Conditional requests (ETags)

The same content_hash that makes writes idempotent doubles as the HTTP ETag. ArtifactRegistryClient.contentHash(urn, format) returns the hash of the stored representation a read would serve (the requested format, or the authored format when omitted); a derived representation has no stored hash and so no ETag.

The API layer turns this into the conditional-request contract — a strong ETag "sha256:<hex>" on single-artifact reads, If-None-Match304, and an optional If-Match412 on writes — see Conditional requests (ETags). Because the hash is over the serialised authored content it is byte-stable but not canonical: two semantically equal JSON documents with different key order can hash differently (acceptable for caching and lost-update detection).

Stage workflow (M3)

artifact_version.state carries a per-version lifecycle state (default released). ArtifactRegistryClient.transitionVersion moves a version along the fixed draft → review → approved → released → deprecated → retired path in a single transaction, appending an artifact_version_event audit row and — on release — advancing the artifact's released_version pointer (read back by resolveReleased). Transitions are idempotent (a no-op when already in the target state) and reject disallowed moves.

The workflow is opt-in (modelforge.workflow.enabled, default false): off, every write is stored released, so current_version is always the released version (status quo); on, writes start as draft. See Stage workflow (M3).

Dependency graph & cache

The durable source of dependency edges is artifact_reference.
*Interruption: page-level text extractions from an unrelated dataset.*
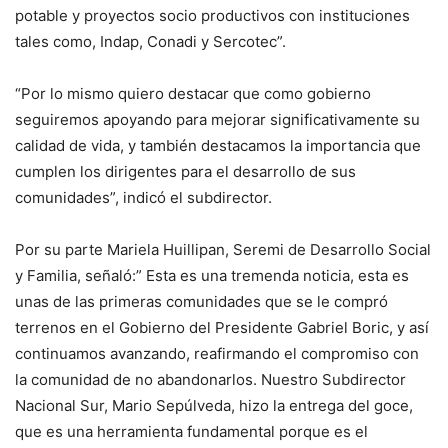
potable y proyectos socio productivos con instituciones
tales como, Indap, Conadi y Sercotec”.
“Por lo mismo quiero destacar que como gobierno
seguiremos apoyando para mejorar significativamente su
calidad de vida, y también destacamos la importancia que
cumplen los dirigentes para el desarrollo de sus
comunidades”, indicó el subdirector.
Por su parte Mariela Huillipan, Seremi de Desarrollo Social
y Familia, señaló:” Esta es una tremenda noticia, esta es
unas de las primeras comunidades que se le compró
terrenos en el Gobierno del Presidente Gabriel Boric, y así
continuamos avanzando, reafirmando el compromiso con
la comunidad de no abandonarlos. Nuestro Subdirector
Nacional Sur, Mario Sepúlveda, hizo la entrega del goce,
que es una herramienta fundamental porque es el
Two in-memory indexes serve runtime queries and are rebuilt from PostgreSQL on startup (on ApplicationReadyEvent, after Flyway has migrated):

  • DependencyGraphService — a version-precise graph whose nodes are versioned URNs and whose edges are kept verbatim (pinned or :latest); rebuilt from each artifact's current version on startup. It serves dependencies, dependents, impact and transitive queries — reporting concrete versioned IDs (a logical or :latest query resolves to the current version) — and tolerates cycles.
  • ModelStore — the DataSet read cache, reloaded from the registry.

Both survive a restart because the data lives in PostgreSQL.

Service boundary

The single seam between the domain services and storage is the ArtifactRegistryClient interface. Exactly one implementation is wired:

  • PostgresArtifactRegistryClient — active when a datasource is configured.
  • NoopArtifactRegistryClient — degraded Null-Object when no datasource is configured (model-forge.registry.backend other than postgres, or no datasource): reads return empty, writes return HTTP 503.

Domain behaviour (validation, URN creation, reference extraction, graph rebuild, dereferenced/bundled views, DataSet resolution) stays in the services.

Implementation notes

  • Access: a thin JdbcClient repository layer; jsonb is written with cast(:json as jsonb) and read back as text. No JPA/Hibernate.
  • Migrations: plain-SQL Flyway migrations under db/migration.
  • Search: scalar metadata (URN, name, title, description, type) first; a GIN index on content_jsonb is available for payload-level queries.
  • Tests: Testcontainers-PostgreSQL integration tests (*IT, run in the postgres-it CI job) exercise store/fetch/list/version/delete for every type, backend SemVer, content-hash idempotency, XSD import + namespace lookup, the full cyclic graph, transactional rollback, DataSet resolution, the dependency queries, pipeline publication, format-agnostic identity (:xsd: rejection, formatsOf, a per-version format change), cross-format links via a CORE-URN xs:import namespace, and durability across a Model Management and PostgreSQL restart.